Man könnte meinen, diese Pandemie hätte bislang klar gezeigt, was in unserem Land gut funktioniert und was weniger. Während die Patientenversorgung unter schwierigsten Bedingungen Höchstleistungen erbrachte und eine im internationalen Vergleich sehr tiefe Covid-19-Letalität bewirkte, versagten Prozesse in behördlicher Verantwortung mehrfach. Dennoch scheint das Vertrauen einiger Akteure in den Mehrwert immer stärkerer staatlicher Eingriffe in das ­Gesundheitswesen ungebrochen. Nachdem sich von 2000 bis 2020 die gesundheitspolitischen Parlamentsgeschäfte mehr als verfünffachten und die Gesetzestexte stärker wuchsen als die Gesundheitskosten, traten auch im Jahr 2021 neue Gesetze in Kraft: Neu sollen auch die Zulassungsregelung und das Gesetz für Qualität und Wirtschaftlichkeit Überversorgung verhindern. Zudem wurde eine Vielzahl neuer Regelungen des ersten Kostendämpfungspakets verabschiedet.
Die umfangreichste Regulierungsvorlage steht uns allerdings erst 2022 mit der sogenannten «Zielvorgabe» bevor, die der Bundesrat als indirekten Gegenvorschlag zur Kostenbremse-Initiative vorlegen möchte.
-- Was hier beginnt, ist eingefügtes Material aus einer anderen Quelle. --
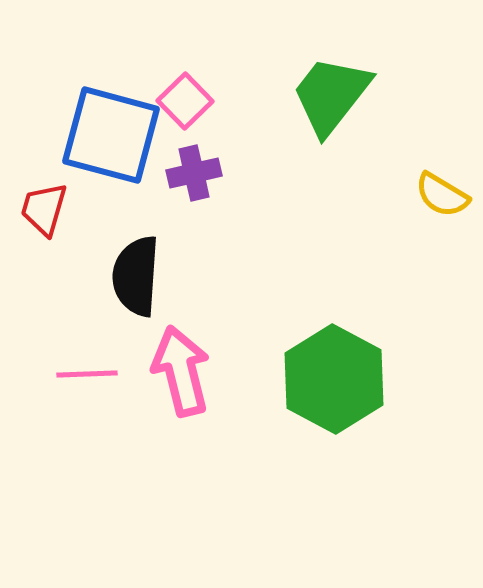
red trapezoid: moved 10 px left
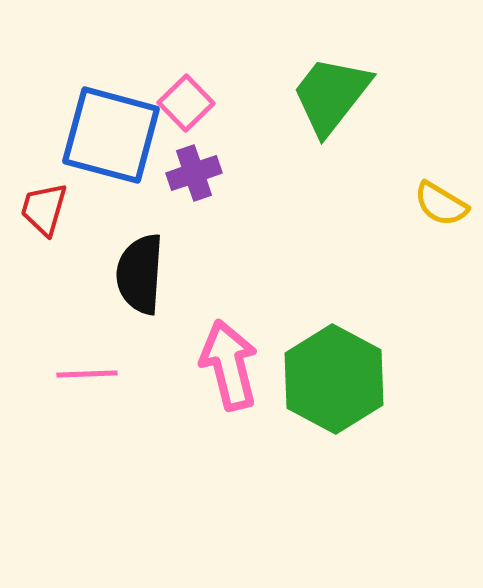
pink square: moved 1 px right, 2 px down
purple cross: rotated 6 degrees counterclockwise
yellow semicircle: moved 1 px left, 9 px down
black semicircle: moved 4 px right, 2 px up
pink arrow: moved 48 px right, 6 px up
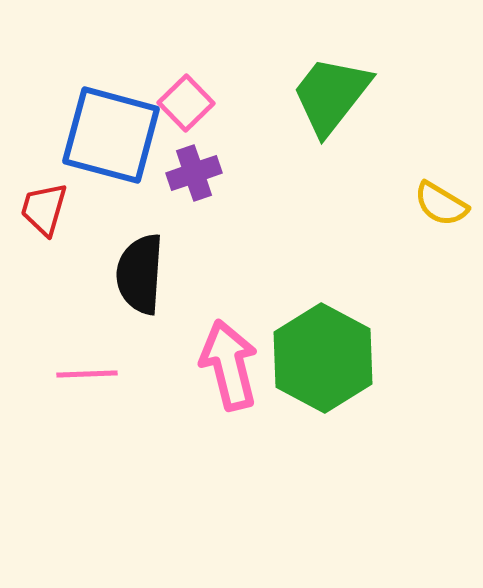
green hexagon: moved 11 px left, 21 px up
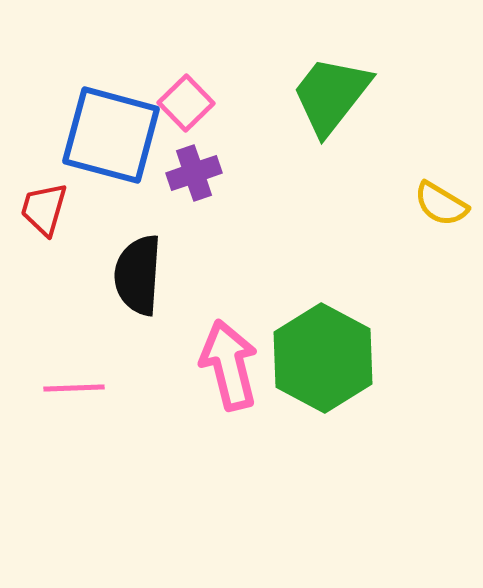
black semicircle: moved 2 px left, 1 px down
pink line: moved 13 px left, 14 px down
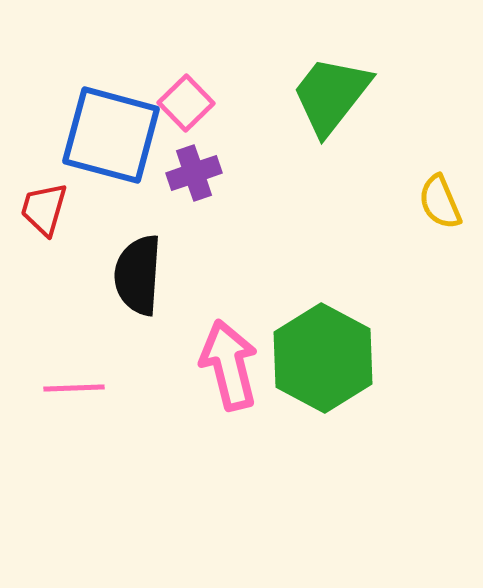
yellow semicircle: moved 1 px left, 2 px up; rotated 36 degrees clockwise
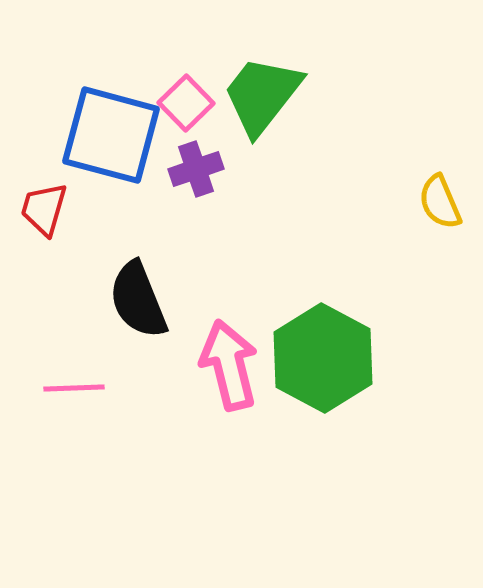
green trapezoid: moved 69 px left
purple cross: moved 2 px right, 4 px up
black semicircle: moved 25 px down; rotated 26 degrees counterclockwise
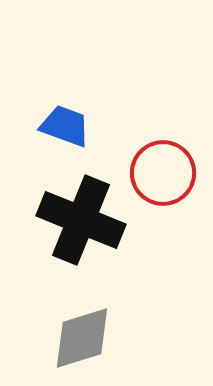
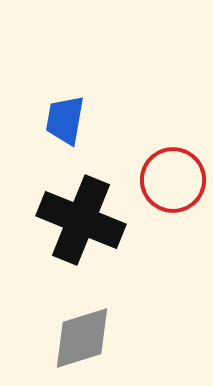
blue trapezoid: moved 6 px up; rotated 100 degrees counterclockwise
red circle: moved 10 px right, 7 px down
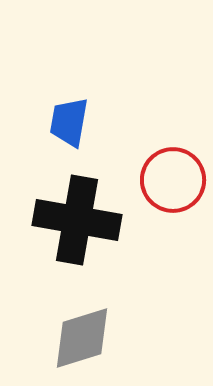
blue trapezoid: moved 4 px right, 2 px down
black cross: moved 4 px left; rotated 12 degrees counterclockwise
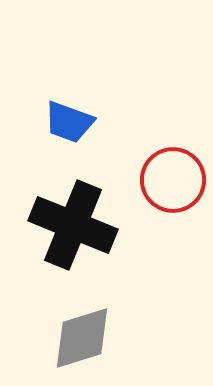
blue trapezoid: rotated 80 degrees counterclockwise
black cross: moved 4 px left, 5 px down; rotated 12 degrees clockwise
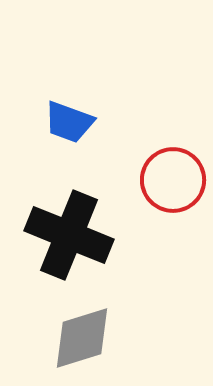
black cross: moved 4 px left, 10 px down
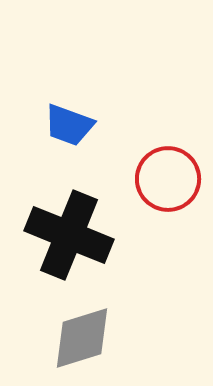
blue trapezoid: moved 3 px down
red circle: moved 5 px left, 1 px up
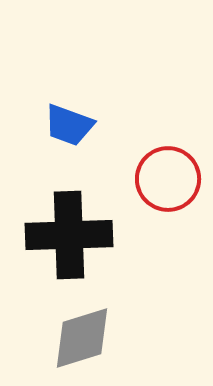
black cross: rotated 24 degrees counterclockwise
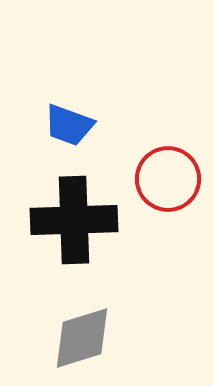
black cross: moved 5 px right, 15 px up
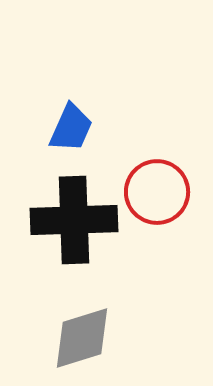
blue trapezoid: moved 2 px right, 3 px down; rotated 86 degrees counterclockwise
red circle: moved 11 px left, 13 px down
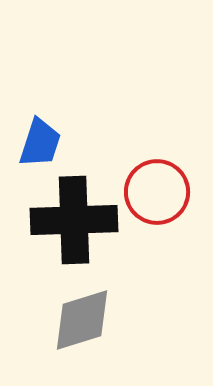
blue trapezoid: moved 31 px left, 15 px down; rotated 6 degrees counterclockwise
gray diamond: moved 18 px up
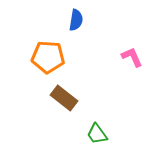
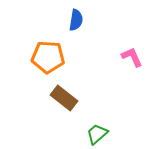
green trapezoid: rotated 85 degrees clockwise
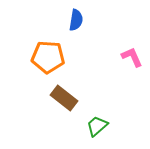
green trapezoid: moved 8 px up
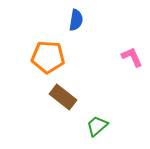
brown rectangle: moved 1 px left, 1 px up
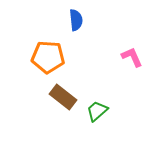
blue semicircle: rotated 15 degrees counterclockwise
green trapezoid: moved 15 px up
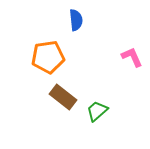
orange pentagon: rotated 12 degrees counterclockwise
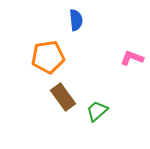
pink L-shape: moved 1 px down; rotated 45 degrees counterclockwise
brown rectangle: rotated 16 degrees clockwise
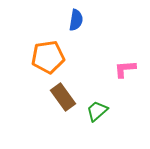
blue semicircle: rotated 15 degrees clockwise
pink L-shape: moved 7 px left, 11 px down; rotated 25 degrees counterclockwise
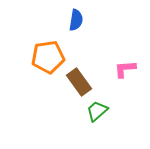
brown rectangle: moved 16 px right, 15 px up
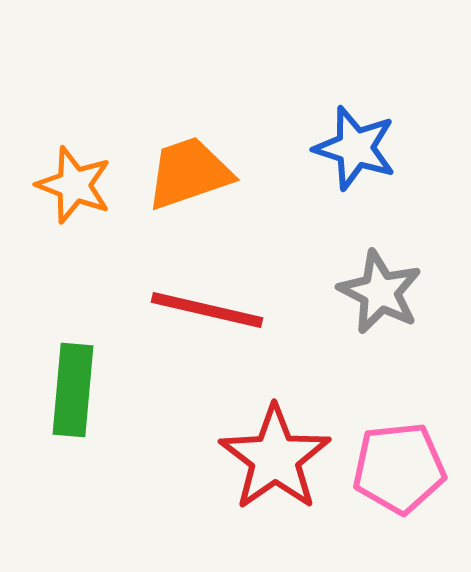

Wäre der Bundesrat ein Arzt, müsste er sich berechtigterweise fragen, ob die von ihm empfohlene «Therapie» WZW-konform ist, also wirksam (W), zweckmässig (Z) und wirtschaftlich (W). Die Zielvorgabe ist dies eindeutig nicht. Die Unwirksamkeit vorab fixierter Budgets zeigen sowohl die Studien des Bundes als auch der Blick ins Ausland, wo die Kosten vergleichbar steigen. Auch die Zweckmässigkeit einer Zielvorgabe darf ­bezweifelt werden, hat doch der Kostenzuwachs von ~2,5% in den letzten zehn Jahren selbst das erst langfristig anvisierte Ziel von 2,7% bereits unterboten. Dennoch Zielvorgaben und -kontrollen zu etablieren, käme damit einer «Überbehandlung» gleich. Und last but noch least kann, was überflüssig ist, auch nicht wirtschaftlich sein, umso weniger, wenn es mit teurer Büro­kratie und Ineffizienz verbunden ist.
Die Zielvorgabe unterstellt staatlichen Stellen zudem genau die Kompetenzen, deren Fehlen sie in der Pandemie unter Beweis gestellt haben: Wie sollten Bund und Kantone unvorhersehbare Kostenschwankungen korrekt prognostizieren können, wenn sie doch nicht einmal klar absehbare Herausforderungen antizipieren? Wie sollen der in dieser Pandemie so lähmende Kantönligeist, das Silodenken und die Verantwortungsdiffusion überwunden werden, wenn wir kantons- und bereichsspezifische Zielvorgaben einführen? Das Jahr 2021 hat gezeigt, dass die Politik im Gesundheits­bereich weder gut antizipieren noch schnell auf Unerwartetes reagieren kann. Ihre lange Untätigkeit vor der Abstimmung zum Covid-Gesetz hat gezeigt, wie verheerend es sein kann, wenn politische Interessen mit Gesundheitszielen im Konflikt stehen. Der zunehmende Personalmangel zeigt überdies, dass die Gesundheitsfachpersonen Fehlsteuerungen nicht dauerhaft auffangen werden. Es braucht darum eine gewissenhafte WZW-Prüfung der Zielvorgabe im Parlament. Denn nur wenn Wirksamkeit, Zweckmässigkeit und Wirtschaftlichkeit auch in der Gesetzgebung handlungsleitend sind, kann sie die medizinische Versorgung unter­stützen.